Verkiezingsdeelname van partijen
Aan de Tweede Kamerverkiezingen op 29 oktober 2025 doen 27 partijen mee, zo heeft de Kiesraad op 19 september bekendgemaakt. Dat is één partij meer dan bij de Kamerverkiezingen van 2023.
Na een relatieve terugval van het aantal deelnemende partijen aan het begin van de 21e eeuw, is er sinds de verkiezingen van 2017 een duidelijke toename zichtbaar.
De verkiezingen van maart 2021 resulteerden in een nieuw naoorlogs record: er deden dat jaar maar liefst 37 partijen mee, met alle gevolgen van dien voor het stembiljet. Tot dan stond het naoorlogs record op 28 partijen. Dat was het geval bij de verkiezingen van 2017, 1981 en 1971. Ook toen was het stembiljet al erg groot.

Vanaf 1946 tot en met 1959 stonden er tussen de 10 en 13 partijen op het stembiljet.
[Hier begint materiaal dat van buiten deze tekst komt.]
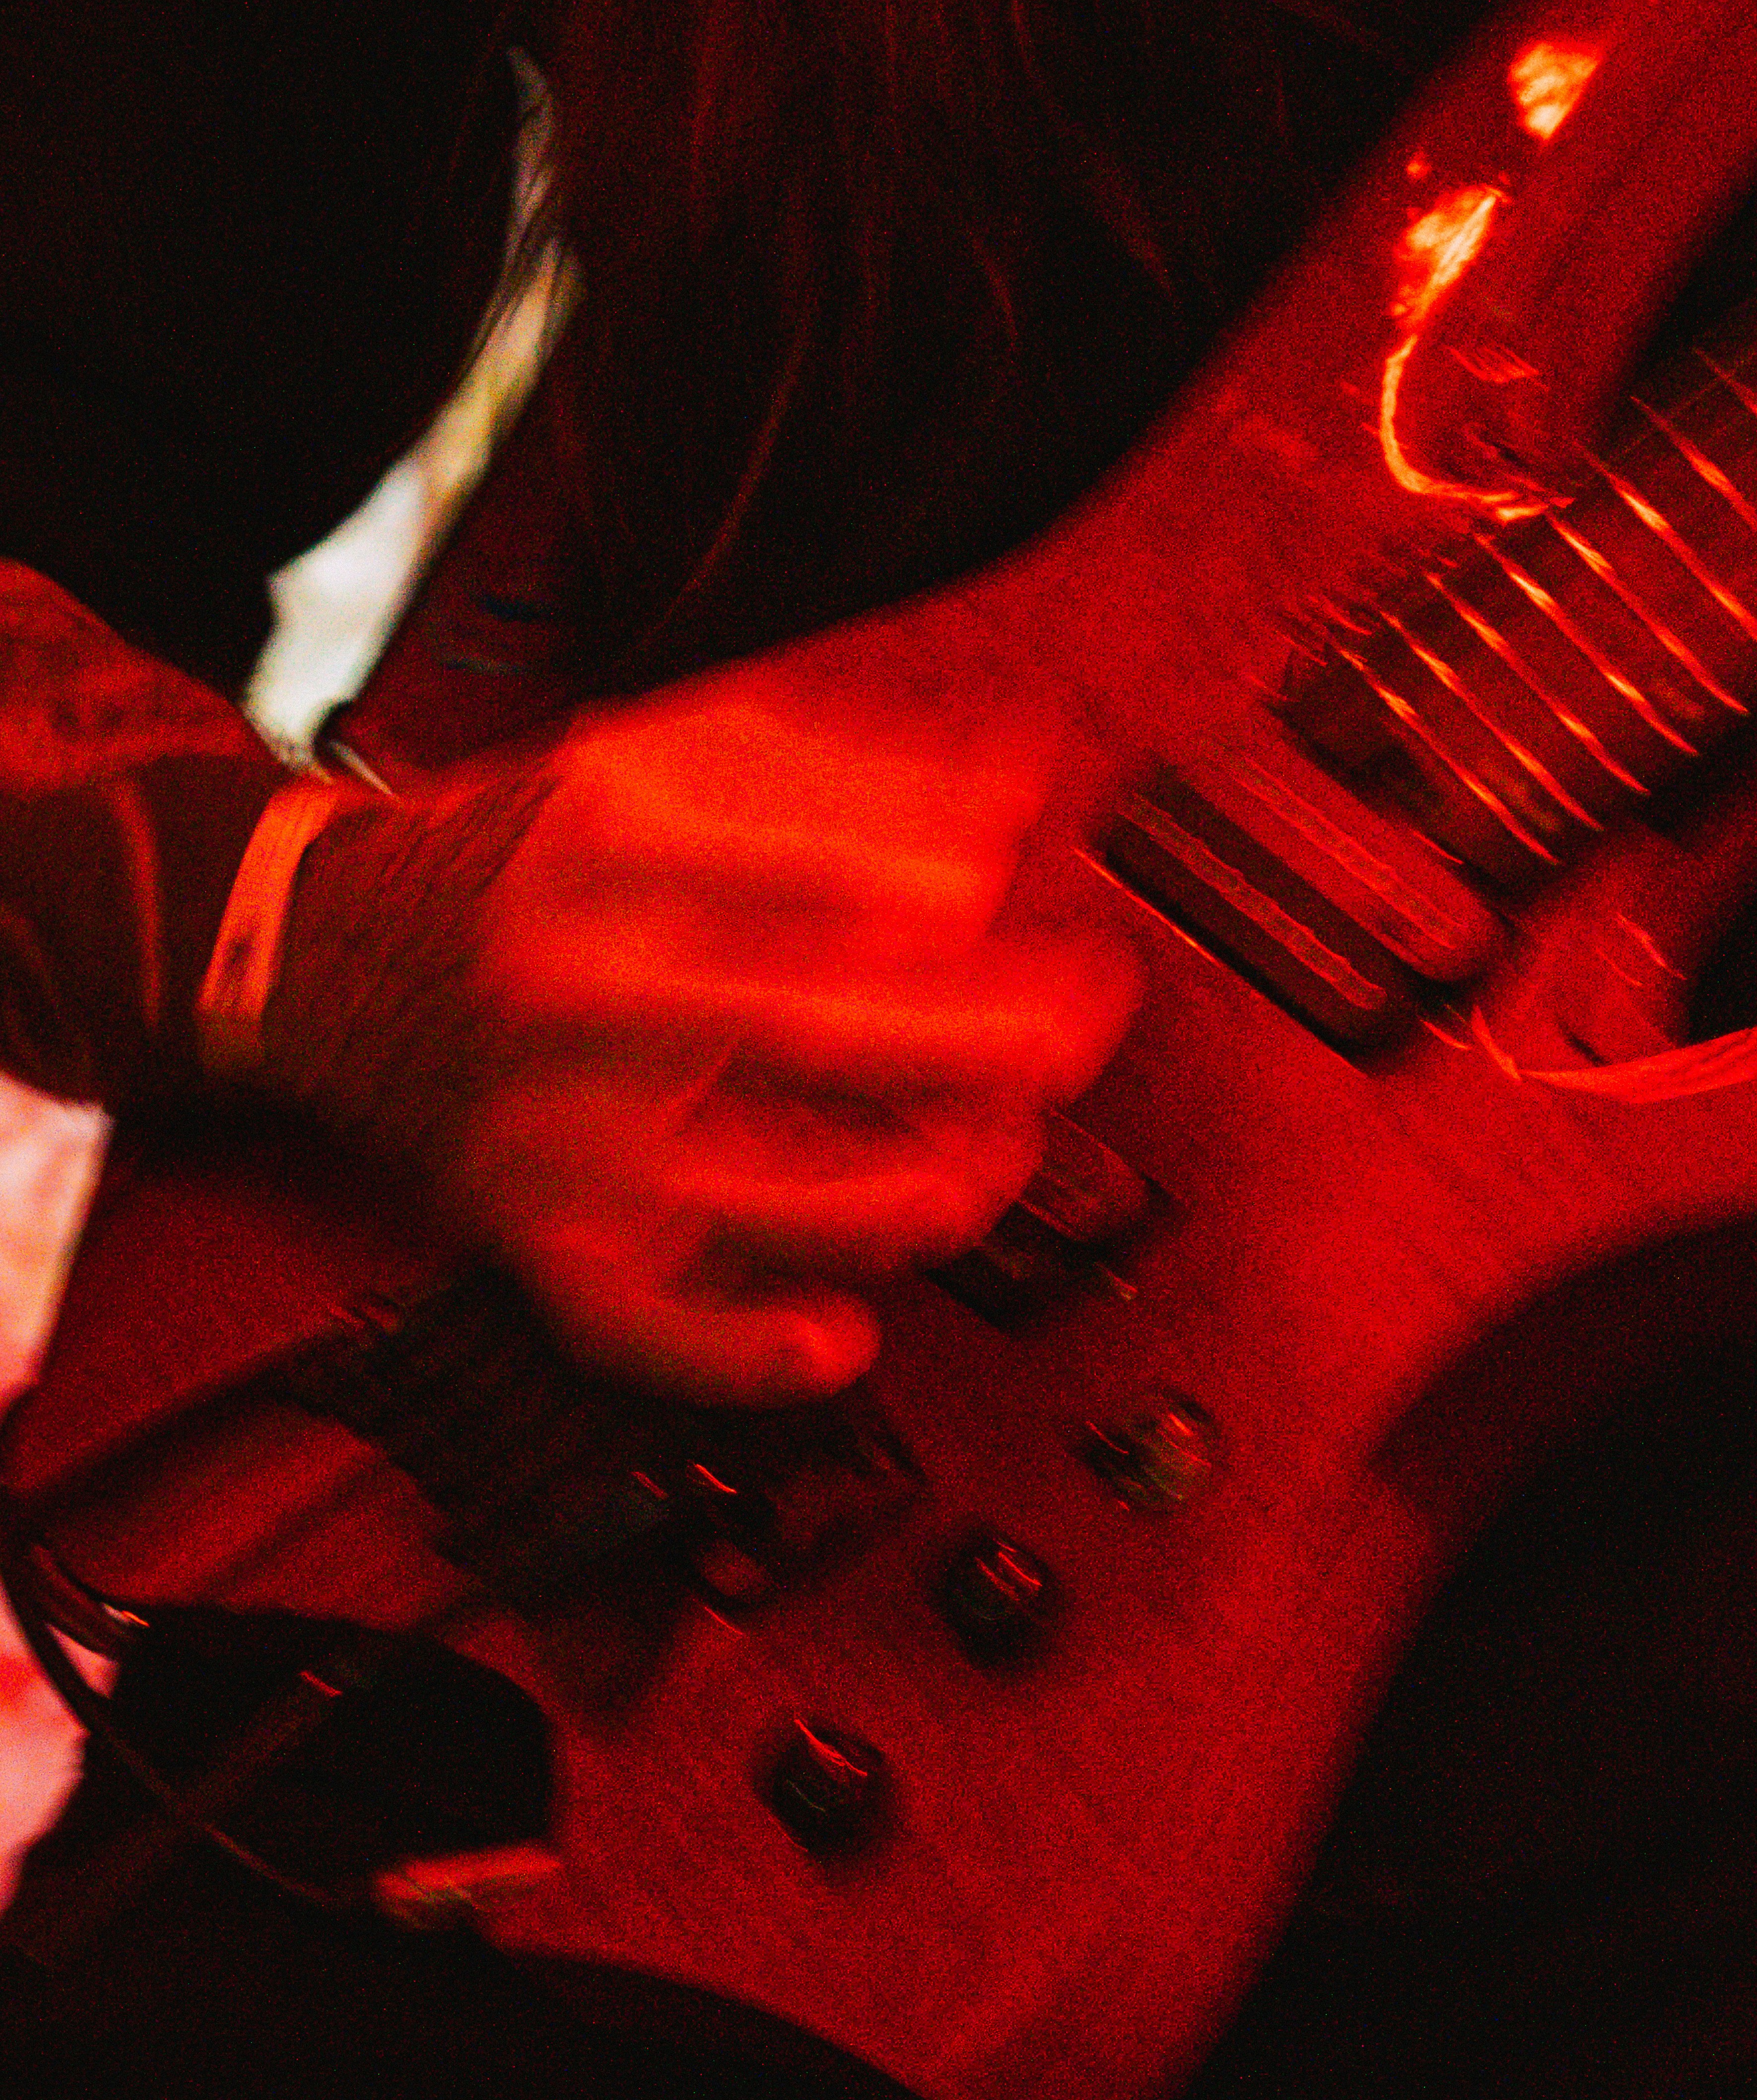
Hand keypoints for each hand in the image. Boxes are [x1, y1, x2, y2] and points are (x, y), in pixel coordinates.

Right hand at [266, 686, 1141, 1401]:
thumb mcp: (681, 749)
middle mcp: (589, 987)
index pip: (817, 874)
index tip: (1012, 892)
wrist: (333, 950)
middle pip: (819, 1025)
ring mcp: (566, 1128)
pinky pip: (641, 1327)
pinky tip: (837, 1339)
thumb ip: (856, 767)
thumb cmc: (547, 844)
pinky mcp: (541, 1236)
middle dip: (985, 1033)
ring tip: (1000, 1152)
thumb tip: (1024, 797)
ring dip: (917, 1185)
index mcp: (622, 846)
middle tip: (1080, 1021)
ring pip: (765, 1193)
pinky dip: (741, 1350)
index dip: (946, 889)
Daarna nam het aantal deelnemende partijen fors toe. Aan de ene kant kwam dat door de uitbreiding van de Tweede Kamer in november 1956 van 100 naar 150 zetels, waardoor de kiesdeler (het totaal aantal geldig uitgebrachte stemmen gedeeld door het aantal beschikbare zetels) daalde van 1% naar 0,67%. Hierdoor werd voor nieuwe partijen de kans groter om in de Tweede Kamer te komen. Daarnaast speelde de in de jaren zestig toegenomen electorale volatiliteit een rol. Met de ontzuiling werden kiezers minder trouw aan hun partij, wat mogelijkheden bood voor nieuwkomers.
Bij de meeste Tweede Kamerverkiezingen vanaf 1967 deden tussen de 20 en 28 partijen mee, gemiddeld ruim 23. De kansen om in de Kamer te komen namen wel af: verwierf in de periode 1946-1959 ongeveer twee derde van de deelnemende partijen één of meer Kamerzetels, daarna daalde dat percentage tot doorgaans wat minder dan de helft (en in de verkiezingsjaren 1981 en 1986 zelfs tot een derde). Vanzelfsprekend hebben de gevestigde partijen een veel grotere kans op Kamerzetels dan de nieuwkomers.
Het aantal nieuwe partijen lag voor de Tweede Wereldoorlog een paar keer nog hoger. Aan de Tweede Kamerverkiezingen van 1933 deden maar liefst 54 partijen mee, waarvan er 14 in de Kamer kwamen (waaronder zes ‘eenlingen’). Om dit hoge aantal in de toekomst in te dammen, werd er een waarborgsom ingevoerd die een partij voor elke kieskring waar zij een kandidatenlijst indiende moest betalen. Als zij minstens 75% van de kiesdeler had behaald, kreeg zij de waarborgsom terug. Bij de Tweede Kamerverkiezingen van 1937 werd duidelijk dat deze drempel effectief was, met ‘slechts’ 20 partijen op het stembiljet. Het systeem met de waarborgsommen bestaat voor nieuwe partijen nog steeds. Daarnaast moeten zij per kieskring dertig ondersteuningsverklaringen inleveren.